The team is also collaborating with UTHealth engineers to quantify how these treatments affect bone mechanics — testing how irradiated or drug-treated bones respond to compression or bending to assess fracture risk.

Moving toward personalization

Although the present study used mouse data for calibration, the long-term goal is to translate the platform into patient-specific digital twins. Dr. Casarin envisions feeding CT or MRI data from human patients into the same computational framework to simulate personalized disease trajectories and therapy responses.

"The beauty of this approach is that it's adaptable," Dr. Casarin said. "With clinical imaging and biopsy-derived parameters, we can create digital twins that replicate an individual patient's bone and tumor. That's where oncology is heading — predictive, adaptive and deeply personalized."
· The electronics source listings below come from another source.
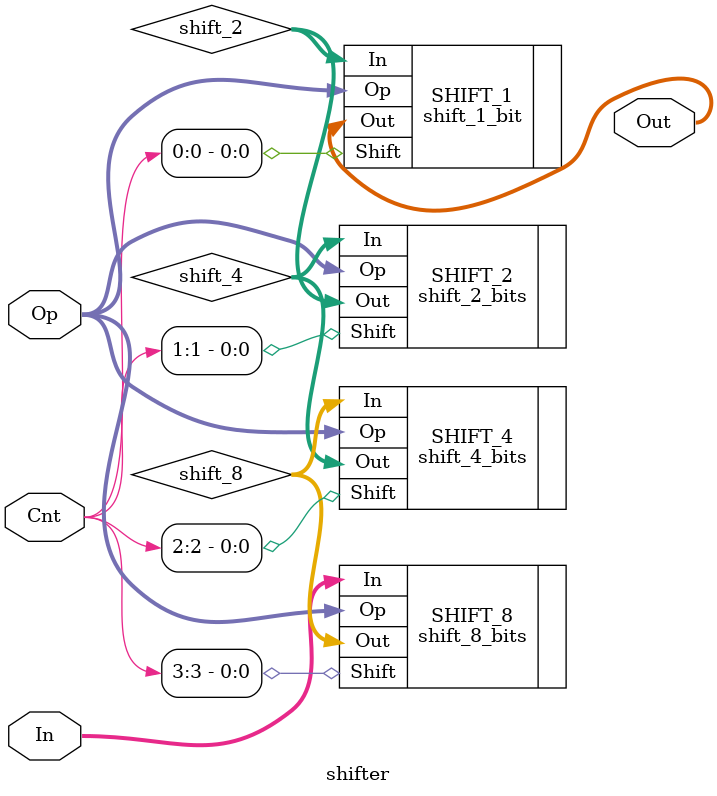
<source format=v>
module shifter (In, Cnt, Op, Out);

   input [15:0] In;
   input [3:0]  Cnt;
   input [1:0]  Op;
   output [15:0] Out;

   wire[15:0] shift_8, shift_4, shift_2;

   shift_8_bits SHIFT_8(.In(In), .Shift(Cnt[3]), .Op(Op), .Out(shift_8));
   shift_4_bits SHIFT_4(.In(shift_8), .Shift(Cnt[2]), .Op(Op), .Out(shift_4));
   shift_2_bits SHIFT_2(.In(shift_4), .Shift(Cnt[1]), .Op(Op), .Out(shift_2));
   shift_1_bit SHIFT_1(.In(shift_2), .Shift(Cnt[0]), .Op(Op), .Out(Out));

endmodule

</source>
As Houston Methodist continues to push the frontier of computational oncology, Dr. Casarin believes this convergence of biology, imaging and AI-driven modeling could become the foundation for a new generation of preclinical and clinical decision tools.

"Our hope is that these digital twins will accelerate discovery — helping scientists understand mechanisms that are impossible to observe in real time and guiding clinicians toward the most effective and least toxic treatments for patients with bone metastasis, he said."

A collaboration between Houston Methodist and MD Anderson Cancer Center, the study was co-led by Dr. Eleonora Dondossola from the Genitourinary Medical Oncology Department at MD Anderson. It is part of a long-standing international partnership with Politecnico di Milano and Università di Pavia, both Italian universities, supporting graduate students and Ph.D. candidates conducting research at Houston Methodist. All code and data supporting this work are available through the Code Ocean repository.